Abstract

The relationship between individual physiological traits and social behaviour is an important research area because it can examine how mechanisms of behaviour link to functional outcomes. It is hypothesised that correlative and causative links between physiology and individual behaviour may be altered by social interactions. Here, we assess how nutritional stress (20-h starved, 90-h starved) and routine metabolic rate (RMR) determine the movement and foraging behaviour of threespine sticklebacks (Gasterosteus aculeatus), both individually and in a social context. Results showed that there was no statistically significant relationship between RMR and behaviour. The nutritional stress treatment had significant opposite effects on voluntary swim speed, dependent on whether fish were assayed asocially (alone) or socially (in shoals of three). Greater nutritional stress caused voluntary swimming speeds to reduce in an asocial context but increase in a social context, although both relationships were not significant. Additional results exploring social behaviour parameters such as the frequency and duration of shoaling interactions suggests that alterations in fish swim speed between the two nutritional stress treatments may be due to competition effects.
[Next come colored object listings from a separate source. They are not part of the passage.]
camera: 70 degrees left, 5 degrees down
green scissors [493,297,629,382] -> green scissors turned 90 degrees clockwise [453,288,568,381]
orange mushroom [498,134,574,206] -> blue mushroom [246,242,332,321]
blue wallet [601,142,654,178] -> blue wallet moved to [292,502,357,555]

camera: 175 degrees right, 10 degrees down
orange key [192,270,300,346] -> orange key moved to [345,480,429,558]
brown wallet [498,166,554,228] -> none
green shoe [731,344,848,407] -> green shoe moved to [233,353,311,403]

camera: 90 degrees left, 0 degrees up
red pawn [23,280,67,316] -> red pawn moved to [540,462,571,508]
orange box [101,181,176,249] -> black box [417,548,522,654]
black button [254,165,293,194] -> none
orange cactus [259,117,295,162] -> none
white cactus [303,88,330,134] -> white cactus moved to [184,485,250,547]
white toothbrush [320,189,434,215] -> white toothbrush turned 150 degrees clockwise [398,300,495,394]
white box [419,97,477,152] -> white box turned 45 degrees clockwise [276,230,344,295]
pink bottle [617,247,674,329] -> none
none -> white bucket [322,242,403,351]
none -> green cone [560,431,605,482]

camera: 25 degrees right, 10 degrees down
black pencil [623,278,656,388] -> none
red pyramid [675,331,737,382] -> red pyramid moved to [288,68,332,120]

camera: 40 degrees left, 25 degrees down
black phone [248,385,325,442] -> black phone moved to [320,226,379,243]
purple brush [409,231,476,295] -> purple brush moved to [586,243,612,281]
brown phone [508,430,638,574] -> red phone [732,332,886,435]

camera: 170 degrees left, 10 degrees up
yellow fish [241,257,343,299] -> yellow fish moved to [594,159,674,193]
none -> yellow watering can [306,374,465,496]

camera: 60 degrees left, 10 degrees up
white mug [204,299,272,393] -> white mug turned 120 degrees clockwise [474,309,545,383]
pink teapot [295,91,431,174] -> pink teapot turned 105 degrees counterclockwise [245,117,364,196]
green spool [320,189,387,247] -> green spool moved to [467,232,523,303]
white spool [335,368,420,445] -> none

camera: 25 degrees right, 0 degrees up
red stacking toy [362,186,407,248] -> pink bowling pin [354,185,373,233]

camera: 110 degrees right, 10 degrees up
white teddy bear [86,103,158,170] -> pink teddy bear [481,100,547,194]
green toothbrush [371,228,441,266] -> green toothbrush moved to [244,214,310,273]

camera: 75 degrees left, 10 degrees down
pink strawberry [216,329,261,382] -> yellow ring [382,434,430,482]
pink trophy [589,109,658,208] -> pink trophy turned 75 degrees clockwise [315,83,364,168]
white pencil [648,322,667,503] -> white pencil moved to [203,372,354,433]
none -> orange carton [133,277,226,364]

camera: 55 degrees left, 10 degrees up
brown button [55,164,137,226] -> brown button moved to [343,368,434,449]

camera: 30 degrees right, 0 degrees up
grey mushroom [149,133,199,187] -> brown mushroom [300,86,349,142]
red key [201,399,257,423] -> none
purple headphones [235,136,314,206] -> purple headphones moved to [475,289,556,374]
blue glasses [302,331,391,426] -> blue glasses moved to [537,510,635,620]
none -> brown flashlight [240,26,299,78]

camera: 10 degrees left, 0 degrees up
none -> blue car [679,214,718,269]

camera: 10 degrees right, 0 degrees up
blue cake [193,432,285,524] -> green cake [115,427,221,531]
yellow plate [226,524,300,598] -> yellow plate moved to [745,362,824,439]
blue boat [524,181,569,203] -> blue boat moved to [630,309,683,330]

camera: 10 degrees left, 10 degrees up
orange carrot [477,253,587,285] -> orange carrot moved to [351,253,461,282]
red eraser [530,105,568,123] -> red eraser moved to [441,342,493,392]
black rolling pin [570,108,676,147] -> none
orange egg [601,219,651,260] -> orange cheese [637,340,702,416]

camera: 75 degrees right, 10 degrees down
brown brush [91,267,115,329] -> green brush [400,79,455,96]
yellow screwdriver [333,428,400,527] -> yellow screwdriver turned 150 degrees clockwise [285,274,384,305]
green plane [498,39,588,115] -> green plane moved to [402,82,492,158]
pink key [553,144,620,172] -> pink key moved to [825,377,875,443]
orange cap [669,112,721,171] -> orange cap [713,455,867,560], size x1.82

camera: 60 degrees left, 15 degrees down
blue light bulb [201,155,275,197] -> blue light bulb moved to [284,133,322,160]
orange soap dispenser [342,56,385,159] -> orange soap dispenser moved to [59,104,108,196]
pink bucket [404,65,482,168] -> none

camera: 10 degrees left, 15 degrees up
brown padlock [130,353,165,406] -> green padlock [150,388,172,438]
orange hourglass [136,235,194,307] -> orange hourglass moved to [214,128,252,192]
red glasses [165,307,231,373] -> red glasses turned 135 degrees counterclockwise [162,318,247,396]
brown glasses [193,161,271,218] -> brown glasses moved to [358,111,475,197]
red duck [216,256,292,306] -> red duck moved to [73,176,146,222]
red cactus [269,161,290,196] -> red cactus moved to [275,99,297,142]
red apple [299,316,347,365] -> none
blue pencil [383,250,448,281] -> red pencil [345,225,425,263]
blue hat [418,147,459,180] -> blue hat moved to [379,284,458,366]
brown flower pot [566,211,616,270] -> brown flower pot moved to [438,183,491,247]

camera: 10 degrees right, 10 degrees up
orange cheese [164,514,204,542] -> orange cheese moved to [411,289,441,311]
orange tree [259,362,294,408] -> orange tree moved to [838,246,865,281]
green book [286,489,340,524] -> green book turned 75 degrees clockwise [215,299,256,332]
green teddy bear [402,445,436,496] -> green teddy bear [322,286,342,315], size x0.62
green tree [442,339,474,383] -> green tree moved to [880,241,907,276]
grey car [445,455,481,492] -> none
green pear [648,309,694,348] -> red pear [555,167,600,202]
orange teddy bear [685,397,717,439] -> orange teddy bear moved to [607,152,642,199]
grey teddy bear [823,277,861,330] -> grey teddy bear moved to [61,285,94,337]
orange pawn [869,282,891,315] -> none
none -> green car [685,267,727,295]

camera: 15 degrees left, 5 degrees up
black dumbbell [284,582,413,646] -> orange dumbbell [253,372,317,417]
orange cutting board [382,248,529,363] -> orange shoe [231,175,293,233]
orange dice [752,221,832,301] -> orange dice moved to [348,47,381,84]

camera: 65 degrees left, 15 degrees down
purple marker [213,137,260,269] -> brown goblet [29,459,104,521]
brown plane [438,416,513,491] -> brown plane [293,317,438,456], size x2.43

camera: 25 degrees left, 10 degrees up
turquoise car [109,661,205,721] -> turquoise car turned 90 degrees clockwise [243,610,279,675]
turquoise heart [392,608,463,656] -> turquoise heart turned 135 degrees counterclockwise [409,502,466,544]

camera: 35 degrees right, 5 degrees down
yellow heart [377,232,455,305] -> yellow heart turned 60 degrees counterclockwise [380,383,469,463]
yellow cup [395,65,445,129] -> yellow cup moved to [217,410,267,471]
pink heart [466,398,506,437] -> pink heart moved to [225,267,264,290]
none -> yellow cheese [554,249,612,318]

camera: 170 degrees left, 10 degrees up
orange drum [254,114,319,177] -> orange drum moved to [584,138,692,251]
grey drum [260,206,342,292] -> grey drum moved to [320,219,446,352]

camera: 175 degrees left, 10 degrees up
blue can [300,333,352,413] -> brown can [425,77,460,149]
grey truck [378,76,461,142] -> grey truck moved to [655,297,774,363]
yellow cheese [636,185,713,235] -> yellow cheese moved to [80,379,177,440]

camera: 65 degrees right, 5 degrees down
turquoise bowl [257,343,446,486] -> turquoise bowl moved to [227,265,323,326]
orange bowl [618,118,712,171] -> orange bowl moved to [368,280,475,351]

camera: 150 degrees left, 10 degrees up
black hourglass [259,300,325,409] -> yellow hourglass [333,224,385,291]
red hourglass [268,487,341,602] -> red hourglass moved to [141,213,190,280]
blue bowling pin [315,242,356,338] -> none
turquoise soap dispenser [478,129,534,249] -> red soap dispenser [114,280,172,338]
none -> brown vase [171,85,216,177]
This study links state-dependent individual behaviour to social foraging performance and reinforces the theory that social context is an important modulator of the relationships between physiology and behaviour. Recent research has highlighted that the social environment may shape how physiology and behaviour are linked. This area of research, however, requires data from empirical studies that measure and experimentally manipulate physiological traits of individually identifiable animals and tests them under asocial and social conditions. Using threespine sticklebacks foraging for bloodworms, we show that routine metabolic rate did not have a statistically significant effect on fish locomotion or risk-taking. Greater nutritional deprivation caused fish to decrease their swimming speed when they were alone (likely in an effort to reduce energy expenditure); however, when assayed in groups, competitive forces between shoal mates caused them to swim at faster voluntary speeds. Nutritional stress therefore had a significant socially dependent effect on fish locomotion.